I spent the flight lurched forward in my seat, weight shifted all the way onto one leg, rocking back and forth as much as I could without looking like I was experiencing a religious hallucination. By the time I had to stand up, it was all I could do to not cry out—as bad as the pain was sitting down, standing up sent a radical guitar solo through my coccyx.
At that time, I was about four months postpartum from delivering my first baby, and had had a blissful recovery, all things considered. I had pelvic muscles of steel, thanks to over a decade of lifting heavy weights, a practice I continued until two weeks before giving birth. I had only been back to lifting for a couple of months—deadlifts, squats, bench, overhead press, here and there some rows or lat pull-downs—but everything had been going well.
At first I thought maybe the pain would disappear as quickly and mysteriously as it came. I knew that, just as the body goes through a loosening and expanding process to get ready for birth, it re-compacts itself slowly over several months after the baby is born. I figured that maybe my sudden sedentariness had healed my body too tight, like in Rookie of the Year. I began doing stretches I found online to try and pull my bones apart again—ankle crossed over knee and knee pulled to chest; sitting upright with legs splayed on the floor at right angles; knees crossed over each other like an overzealous lotus pose. Again, it seemed to help a little, but the pain persisted, and worsened enough to make me cry out every time I tried to sit for more than 10 minutes. This was a problem, because sitting was, in some sense, my livelihood—as a writer, I couldn’t get words down or read unless I could be still. Eventually, after weeks of lying around the house, I made an appointment with a physical therapist, who, after hearing about my problems, forwarded me on to a pelvic floor specialist.
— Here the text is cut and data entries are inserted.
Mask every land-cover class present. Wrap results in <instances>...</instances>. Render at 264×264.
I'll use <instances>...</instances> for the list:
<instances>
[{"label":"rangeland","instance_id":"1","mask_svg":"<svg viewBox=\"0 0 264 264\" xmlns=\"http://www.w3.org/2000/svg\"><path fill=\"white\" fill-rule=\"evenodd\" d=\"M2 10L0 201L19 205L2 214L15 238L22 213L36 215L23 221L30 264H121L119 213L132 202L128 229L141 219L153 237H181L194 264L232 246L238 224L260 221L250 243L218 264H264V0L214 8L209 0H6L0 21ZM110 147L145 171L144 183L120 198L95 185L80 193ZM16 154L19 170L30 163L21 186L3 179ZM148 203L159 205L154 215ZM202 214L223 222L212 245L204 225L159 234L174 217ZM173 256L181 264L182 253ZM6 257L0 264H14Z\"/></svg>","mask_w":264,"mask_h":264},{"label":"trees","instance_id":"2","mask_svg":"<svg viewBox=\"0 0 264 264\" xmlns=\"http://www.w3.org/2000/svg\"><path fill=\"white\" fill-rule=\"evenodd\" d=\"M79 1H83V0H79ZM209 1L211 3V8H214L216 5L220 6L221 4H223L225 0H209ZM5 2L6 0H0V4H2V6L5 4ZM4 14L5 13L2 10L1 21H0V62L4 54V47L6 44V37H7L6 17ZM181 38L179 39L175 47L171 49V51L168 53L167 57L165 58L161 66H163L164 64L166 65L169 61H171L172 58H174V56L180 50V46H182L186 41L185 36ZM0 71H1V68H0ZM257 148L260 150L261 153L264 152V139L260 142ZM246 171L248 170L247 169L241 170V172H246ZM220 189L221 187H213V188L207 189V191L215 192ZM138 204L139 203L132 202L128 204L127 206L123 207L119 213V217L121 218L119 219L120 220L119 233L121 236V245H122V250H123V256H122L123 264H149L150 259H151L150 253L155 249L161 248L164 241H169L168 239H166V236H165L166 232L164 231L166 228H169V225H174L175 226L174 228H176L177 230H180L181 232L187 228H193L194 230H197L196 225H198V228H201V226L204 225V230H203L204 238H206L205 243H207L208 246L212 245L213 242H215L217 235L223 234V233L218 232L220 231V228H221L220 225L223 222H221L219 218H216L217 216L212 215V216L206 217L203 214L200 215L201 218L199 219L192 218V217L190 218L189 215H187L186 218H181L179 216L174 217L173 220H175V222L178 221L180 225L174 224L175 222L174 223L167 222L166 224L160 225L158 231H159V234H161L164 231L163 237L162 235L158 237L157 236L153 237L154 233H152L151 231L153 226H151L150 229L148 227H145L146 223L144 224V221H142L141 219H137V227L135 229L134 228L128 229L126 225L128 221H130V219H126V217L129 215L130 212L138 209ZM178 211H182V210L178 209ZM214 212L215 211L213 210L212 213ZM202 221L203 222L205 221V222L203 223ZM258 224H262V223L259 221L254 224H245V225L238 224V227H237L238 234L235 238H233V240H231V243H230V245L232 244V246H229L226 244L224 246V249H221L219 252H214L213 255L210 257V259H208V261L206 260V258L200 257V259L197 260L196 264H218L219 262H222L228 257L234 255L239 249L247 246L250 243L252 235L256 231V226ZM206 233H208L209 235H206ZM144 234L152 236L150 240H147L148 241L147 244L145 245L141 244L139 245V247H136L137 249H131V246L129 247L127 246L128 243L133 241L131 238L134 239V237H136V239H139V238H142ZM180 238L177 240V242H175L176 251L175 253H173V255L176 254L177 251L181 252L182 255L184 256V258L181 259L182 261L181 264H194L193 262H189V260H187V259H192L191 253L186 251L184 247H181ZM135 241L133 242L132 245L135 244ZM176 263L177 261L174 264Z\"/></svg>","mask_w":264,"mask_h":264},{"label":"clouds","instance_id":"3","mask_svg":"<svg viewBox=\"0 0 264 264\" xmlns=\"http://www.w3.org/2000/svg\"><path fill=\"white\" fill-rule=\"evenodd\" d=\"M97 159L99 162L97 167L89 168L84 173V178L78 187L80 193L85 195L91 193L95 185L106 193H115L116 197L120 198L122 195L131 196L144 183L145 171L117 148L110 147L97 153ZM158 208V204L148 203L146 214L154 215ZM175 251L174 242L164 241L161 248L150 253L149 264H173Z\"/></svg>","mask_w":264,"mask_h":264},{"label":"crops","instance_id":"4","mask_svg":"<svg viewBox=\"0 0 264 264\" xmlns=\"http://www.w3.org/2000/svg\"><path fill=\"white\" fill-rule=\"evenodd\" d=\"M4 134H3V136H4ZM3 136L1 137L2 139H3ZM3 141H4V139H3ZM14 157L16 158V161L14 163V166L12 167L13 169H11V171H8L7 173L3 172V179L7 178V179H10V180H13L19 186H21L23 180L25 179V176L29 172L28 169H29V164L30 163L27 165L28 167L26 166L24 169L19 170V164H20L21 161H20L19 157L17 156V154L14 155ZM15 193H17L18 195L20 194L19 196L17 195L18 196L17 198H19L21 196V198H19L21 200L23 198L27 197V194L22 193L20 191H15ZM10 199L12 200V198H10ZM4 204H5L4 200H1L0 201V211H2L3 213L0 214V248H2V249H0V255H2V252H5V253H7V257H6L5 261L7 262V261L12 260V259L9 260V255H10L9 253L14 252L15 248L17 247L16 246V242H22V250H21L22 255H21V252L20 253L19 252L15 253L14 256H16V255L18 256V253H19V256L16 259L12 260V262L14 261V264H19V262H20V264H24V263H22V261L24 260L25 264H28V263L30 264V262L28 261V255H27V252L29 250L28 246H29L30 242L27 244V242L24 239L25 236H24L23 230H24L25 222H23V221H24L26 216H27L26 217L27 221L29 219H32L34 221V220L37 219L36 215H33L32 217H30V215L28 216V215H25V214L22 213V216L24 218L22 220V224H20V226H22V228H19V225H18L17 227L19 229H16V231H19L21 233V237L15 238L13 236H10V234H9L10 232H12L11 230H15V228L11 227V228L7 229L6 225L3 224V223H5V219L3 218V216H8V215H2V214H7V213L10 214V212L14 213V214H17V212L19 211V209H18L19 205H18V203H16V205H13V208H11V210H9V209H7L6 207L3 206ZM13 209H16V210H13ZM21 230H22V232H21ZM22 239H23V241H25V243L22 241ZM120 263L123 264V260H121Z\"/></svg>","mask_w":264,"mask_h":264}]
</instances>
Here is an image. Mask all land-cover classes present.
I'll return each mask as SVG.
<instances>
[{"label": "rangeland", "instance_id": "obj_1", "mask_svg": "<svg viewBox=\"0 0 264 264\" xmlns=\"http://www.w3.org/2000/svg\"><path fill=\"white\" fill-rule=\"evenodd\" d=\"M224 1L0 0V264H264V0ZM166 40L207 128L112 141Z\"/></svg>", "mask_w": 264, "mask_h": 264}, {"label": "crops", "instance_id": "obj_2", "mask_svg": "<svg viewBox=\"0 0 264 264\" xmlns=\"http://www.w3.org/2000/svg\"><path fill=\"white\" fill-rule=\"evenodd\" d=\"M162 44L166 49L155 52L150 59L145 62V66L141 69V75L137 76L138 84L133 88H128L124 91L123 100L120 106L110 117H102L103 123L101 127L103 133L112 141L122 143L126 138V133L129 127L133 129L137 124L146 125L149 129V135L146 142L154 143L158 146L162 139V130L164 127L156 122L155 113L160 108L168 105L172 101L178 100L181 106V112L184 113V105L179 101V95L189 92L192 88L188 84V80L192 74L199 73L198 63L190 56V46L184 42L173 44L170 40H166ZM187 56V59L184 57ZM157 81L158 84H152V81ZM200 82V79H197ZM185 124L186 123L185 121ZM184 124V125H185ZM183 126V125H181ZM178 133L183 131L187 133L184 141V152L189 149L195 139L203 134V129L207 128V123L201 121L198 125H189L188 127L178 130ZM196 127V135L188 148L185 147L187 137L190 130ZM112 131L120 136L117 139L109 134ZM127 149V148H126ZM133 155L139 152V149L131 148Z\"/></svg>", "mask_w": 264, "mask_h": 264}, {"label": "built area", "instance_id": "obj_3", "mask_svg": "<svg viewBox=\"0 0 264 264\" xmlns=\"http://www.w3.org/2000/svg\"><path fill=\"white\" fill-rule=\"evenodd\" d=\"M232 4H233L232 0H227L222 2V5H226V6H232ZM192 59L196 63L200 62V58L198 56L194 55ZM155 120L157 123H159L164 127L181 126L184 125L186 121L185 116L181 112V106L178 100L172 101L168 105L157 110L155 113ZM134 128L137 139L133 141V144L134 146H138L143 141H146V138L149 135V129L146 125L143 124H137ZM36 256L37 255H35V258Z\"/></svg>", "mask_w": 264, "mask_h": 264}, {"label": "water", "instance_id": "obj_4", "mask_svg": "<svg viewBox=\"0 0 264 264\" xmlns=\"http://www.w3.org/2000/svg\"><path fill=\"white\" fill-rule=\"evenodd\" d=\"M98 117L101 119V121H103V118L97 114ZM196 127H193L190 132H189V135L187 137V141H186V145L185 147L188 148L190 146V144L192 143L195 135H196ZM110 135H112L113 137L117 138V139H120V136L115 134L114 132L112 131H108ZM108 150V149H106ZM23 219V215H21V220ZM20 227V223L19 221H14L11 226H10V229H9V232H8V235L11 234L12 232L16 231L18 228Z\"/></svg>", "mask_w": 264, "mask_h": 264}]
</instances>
Pelvic floors are not a part of the body that I grew up hearing about. And it wasn’t terribly long before my own pelvic floor episode that I learned we’ve all got one—old people, children, women, men. Most people’s familiarity with pelvic floor activity extends only as far as “Kegels,” a semimystical gripping motion that women are encouraged to practice in order to be good at sex, and more wrongly, to get a baby out of one’s birth canal. But Kegels only capture one small aspect of what the pelvic floor is capable of.